July 26, 2014: Korean War Veterans Association of America and the Embassy of the Republic of Korea share in the 61st National Korean War Veterans Armistice Day ceremonies at Arlington National Cemetery.
July 31, 2014: US Ambassador to Korea Sung Kim receives Seoul Honorary Citizenship.
Aug. 1, 2014: DPRK Deputy UN Ambassador Ri Tong Il addresses a news conference at UN headquarters asking for an emergency meeting of the UNSC to protest ROK-US military exercises. The Security Council rejects the request.
Aug. 10, 2014: US Secretary of State John Kerry, ROK Foreign Minister Yun, and Japanese Foreign Minister Kishida Fumio meet on the sidelines of ASEAN-related meetings in Nay Pyi Taw, Myanmar.
Aug. 13, 2014: Secretary of State Kerry delivers an address on the U.S. Vision for the Asia Pacific at the East-West Center in Honolulu.
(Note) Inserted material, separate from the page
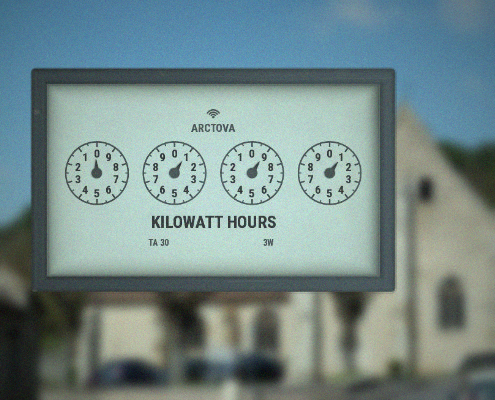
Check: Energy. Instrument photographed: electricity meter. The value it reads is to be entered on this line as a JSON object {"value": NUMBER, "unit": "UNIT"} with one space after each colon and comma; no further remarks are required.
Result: {"value": 91, "unit": "kWh"}
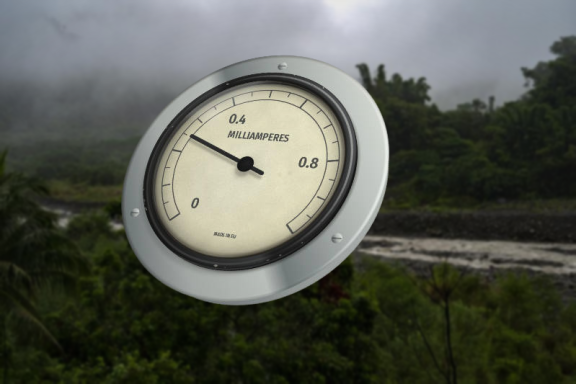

Aug. 14-18, 2014: Pope Francis visits South Korea, calling for peace and reconciliation on the Korean Peninsula.
Aug. 18-29, 2014: 50,000 South Korean and 30,000 US troops take part in Ulchi Freedom Guardian, a computer simulation exercise aimed at evaluating and exercising capabilities in military intelligence, logistics, joint air procedures, and plans and systems, including combined space operations.
Aug. 22, 2014: US approves anti-dumping duties against the ROK and other steel pipe producers; South Korea’s exports to the US exceed all other nations combined.
Aug. 25, 2014: North Korea warns of “military countermeasures” in the face of joint drills between the US and ROK through Deputy Ambassador to the UN Ri Tong Il.
Aug. 31, 2014: Voice of America (VOA) reports an acceleration of the process of identifying US remains from the Korean War, with 49 of 208 boxes containing some 600 remains identified in just the last three years.
Sept. 1, 2015: US detainees in North Korea provide brief news conferences appealing for increased US government efforts to win their freedom. The family of US missionary Kenneth Bae expresses increased concern over his health.